Gifts made for friends barely done in time.

Gifts made for friends barely done in time.

I have been off sugar since September with the pounds reluctantly wandering just a short distance away from the scale. I’m sure they are waiting to see if I’m serious.
Sometimes I am. It is apparent sugar and I will fight to the finish line as I love to bake and I don’t move enough to burn it off. That will have to find a resolution as well. I read everything I can find on how to heal the body. Sugar isn’t on the list in any of the books. Darn it all. It’s the one area that moderation doesn’t work well for me. I’m an all or nothing kind of girl when it comes to sweets.

 

Our quilt groups after Christmas, Christmas party. It was a hard day for me.

Our quilt groups after Christmas, Christmas party. It was a hard day for me.

I’m looking forward to finishing many, many projects this year. My house painting in the spring, sewing and quilting projects this winter and maybe even getting to furniture refinishing projects that look at me and snicker at my inability to do it all. Let them snicker.

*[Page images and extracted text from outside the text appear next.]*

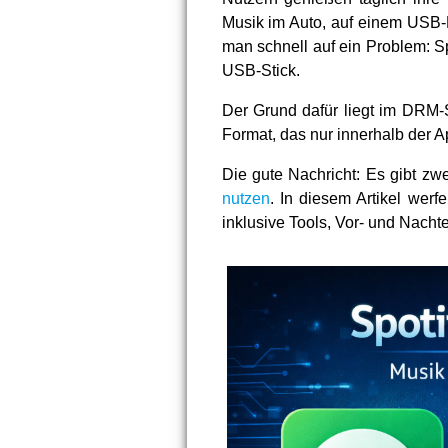
Musik im Auto, auf einem USB-P
man schnell auf ein Problem: Sp
USB-Stick.
Der Grund dafür liegt im DRM-S
Format, das nur innerhalb der 
Die gute Nachricht: Es gibt z
nutzen
. In diesem Artikel werf
inklusive Tools, Vor- und Nachte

I’m ready to relax and have some fun with friends this year.

The stealing gift exchange part of our party.

The stealing gift exchange part of our party.

My sewing and quilting groups are feeding my social and creative needs. Writing had taken a back seat the last year. Maybe this year, it will move up the line of priorities. My house took all my time last year. It’s still a priority though more like number two on the list. At least for now or until the HOA comes by with a notice to get busy.

 

Made for my sewing group. Some of the snowmen have purple, not yellow scarves.

Made for my sewing group. Some of the snowmen have purple, not yellow scarves.

What are you expecting from this year? Do you have resolutions or just hopeful goals?